His feature film Chain premiered at the Berlin Film Festival, was broadcast on Arte and the Sundance Channel and won an Independent Spirit Award. Benjamin Smoke, co-directed with Peter Sillen, was selected for festivals including Berlin, Edinburgh, Melbourne, London, and Vancouver. It was released theatrically by Cowboy Pictures, and won First Prize at the Full Frame Documentary Festival. Instrument, the feature-length documentary made with the band, Fugazi, premiered at the Rotterdam Film Festival and was chosen for the 2000 Whitney Biennial. Cohen's Lost Book Found premiered at the Pandæmonium Festival (London), and won First Prizes at Locarno, the Bonn Videonale,  Film + Arc (Graz, Austria), and the Festival Dei Popoli (Florence).

Earlier works include This is a History of New York, Just Hold Still, and Buried in Light, which was originally commissioned by the High Museum in Atlanta as a 3-channel video installation. Amber City, an Italian city portrait, won a First Prize at Locarno ’99. Other films include Blood Orange Sky, another commissioned portrait of a city in Sicily, and the shorts, NYC Weights and Measures and Little Flags. Chain X Three, a three screen, 40-minute projection, showed as an installation at Eyebeam (New York) and the Walker Art Center (Minneapolis) as well as in a Museum of Modern Art series of Cohen’s works.

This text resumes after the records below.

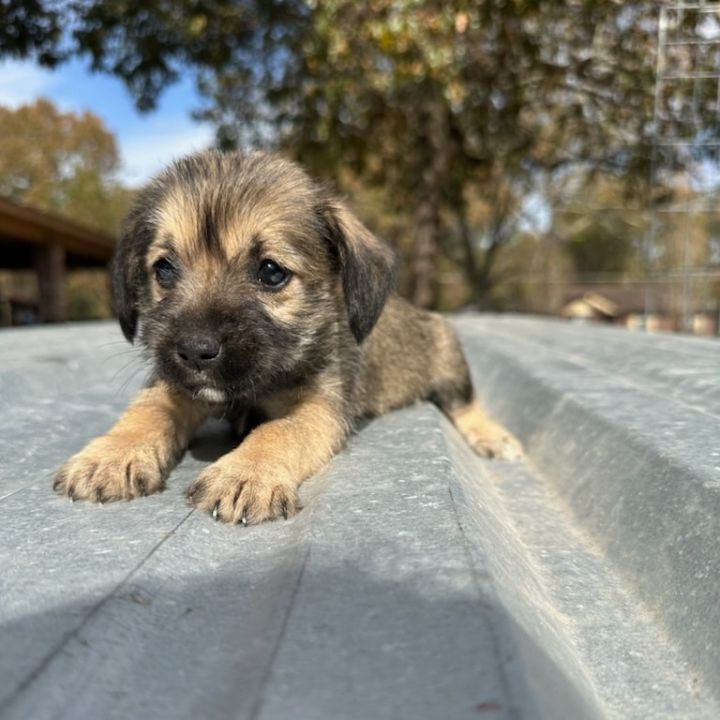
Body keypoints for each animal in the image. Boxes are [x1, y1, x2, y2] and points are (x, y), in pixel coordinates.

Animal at [53, 150, 520, 524]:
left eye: (271, 272)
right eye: (164, 269)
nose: (194, 351)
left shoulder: (320, 407)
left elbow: (279, 431)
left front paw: (245, 474)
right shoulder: (174, 384)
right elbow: (147, 410)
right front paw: (110, 455)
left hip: (447, 355)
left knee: (465, 402)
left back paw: (493, 436)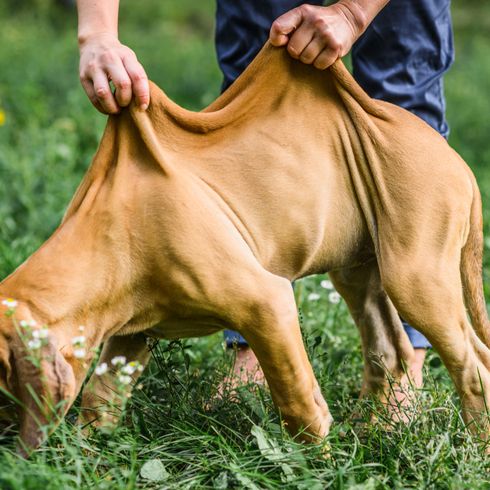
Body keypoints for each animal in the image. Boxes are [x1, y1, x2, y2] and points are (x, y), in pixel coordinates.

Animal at [0, 43, 490, 456]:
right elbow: (100, 400)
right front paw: (88, 461)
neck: (111, 227)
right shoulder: (129, 333)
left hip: (415, 276)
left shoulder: (267, 305)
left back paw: (474, 450)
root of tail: (458, 164)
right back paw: (371, 431)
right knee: (392, 350)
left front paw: (318, 468)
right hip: (362, 271)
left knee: (474, 367)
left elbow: (298, 403)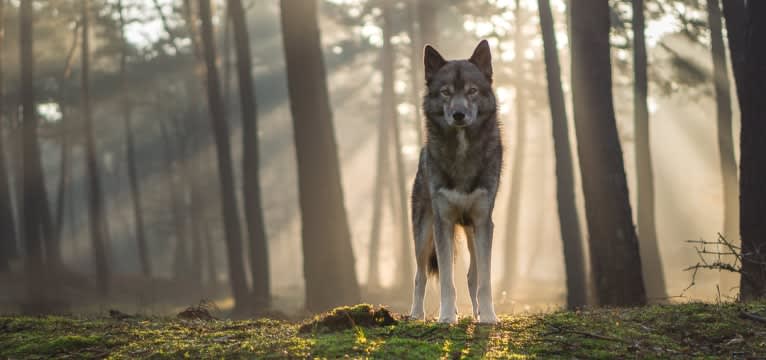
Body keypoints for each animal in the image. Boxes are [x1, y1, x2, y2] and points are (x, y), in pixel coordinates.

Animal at [408, 40, 504, 324]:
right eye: (446, 93)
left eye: (472, 91)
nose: (459, 114)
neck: (462, 153)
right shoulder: (444, 223)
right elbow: (447, 281)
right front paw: (447, 317)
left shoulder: (484, 222)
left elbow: (485, 281)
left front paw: (488, 317)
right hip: (423, 233)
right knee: (419, 275)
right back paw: (415, 315)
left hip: (471, 231)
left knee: (473, 276)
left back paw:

Cohen has had retrospectives at venues including the NFT in London, Buenos Aires Independent Film Festival (BAFICI), the Gijon Film Fest (Spain) and the Oberhausen Film Fest (Germany).  Cohen curated the Fusebox Festival at Vooruit in Belgium in 2005, and directed an evening of film with live music, EVENING'S CIVIL TWILIGHT IN EMPIRES OF TIN, at the 2007 Viennale Film Festival. He did a series of collaborative films and installations with Patti Smith for her recent show at the Fondation Cartier in Paris.

Cohen has worked extensively with musicians including Godspeed You Black Emperor!, Fugazi, Vic Chesnutt, the Ex, Terry Riley, Elliott Smith, R.E.M., Sparklehorse, and the Orpheus Orchestra.

Cohen’s films have been broadcast in Europe by the BBC and ZDF/ARTE, and in the U.S. by the Sundance Channel and PBS. They are in the collections of the Museum of Modern Art, the Whitney, and Melbourne’s Screen Gallery. He has received grants from organizations including the Guggenheim, Creative Capital, Rockefeller, and Alpert Foundations and the National Endowment for the Arts.